● **Trecho citado**:
......
"Oh Lara, cadê Clementina de Jesus? Ai Jesus, cadê Dona Ivone Lara?"
(Deu no jornal do Brasil: "Pesquisa traça e analisa a biografia peculiar de Dona Ivone Lara", por Marcelo Moutinho, jornalista e escritor).
" É espantoso como as músicas de Dona Ivone Lara remetem a ancestrais cantigas de domínio público. Parece que suas sinuosas melodias estão imemorialmente gravadas no inconsciente coletivo e ela apenas as retira de lá para, como uma Iabá, fazer com que breves instantes de transcendência possam rasgar vez por outra a malha ordinária do dia a dia. A essa formidável capacidade, somam-se outras.
......
● **Dados fornecidos**:

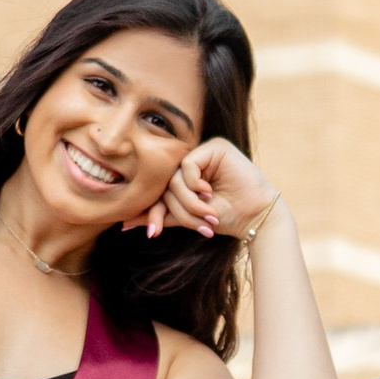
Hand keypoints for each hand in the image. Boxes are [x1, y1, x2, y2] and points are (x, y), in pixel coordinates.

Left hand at [130, 134, 278, 244]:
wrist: (255, 217)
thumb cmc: (226, 218)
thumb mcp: (187, 218)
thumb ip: (160, 215)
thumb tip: (124, 224)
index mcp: (186, 175)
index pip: (161, 190)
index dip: (155, 211)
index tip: (153, 232)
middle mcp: (193, 161)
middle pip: (166, 184)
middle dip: (179, 210)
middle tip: (199, 225)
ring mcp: (204, 152)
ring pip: (175, 177)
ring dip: (189, 201)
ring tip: (207, 213)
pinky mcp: (215, 147)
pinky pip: (188, 166)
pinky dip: (195, 184)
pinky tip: (210, 193)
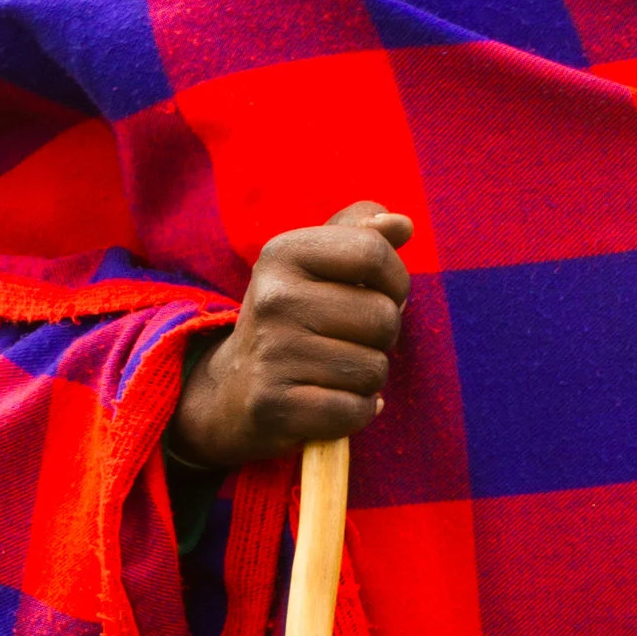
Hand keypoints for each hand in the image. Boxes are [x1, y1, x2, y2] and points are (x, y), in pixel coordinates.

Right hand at [168, 200, 413, 469]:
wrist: (234, 389)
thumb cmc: (294, 319)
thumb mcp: (316, 266)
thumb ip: (362, 235)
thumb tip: (402, 224)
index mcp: (283, 253)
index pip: (374, 253)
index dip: (395, 280)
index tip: (376, 295)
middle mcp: (272, 298)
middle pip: (383, 316)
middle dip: (382, 336)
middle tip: (345, 340)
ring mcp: (271, 352)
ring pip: (375, 368)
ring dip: (367, 377)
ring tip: (332, 371)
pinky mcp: (274, 405)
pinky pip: (356, 409)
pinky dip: (356, 412)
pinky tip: (329, 401)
......
● **Detalhes da tarefa**: Reescreva de modo mais conciso o parágrafo do trecho citado que se inicia com "É espantoso como", conservando suas ideias principais.

● **Exercício resolvido**: As músicas de Dona Ivone Lara evocam antigas cantigas de domínio público. Suas melodias sinuosas parecem gravadas desde sempre no inconsciente coletivo. Ela apenas as resgata, como uma Iabá, para que breves instantes de transcendência rompam a rotina do dia a dia. A essa notável capacidade somam-se outras.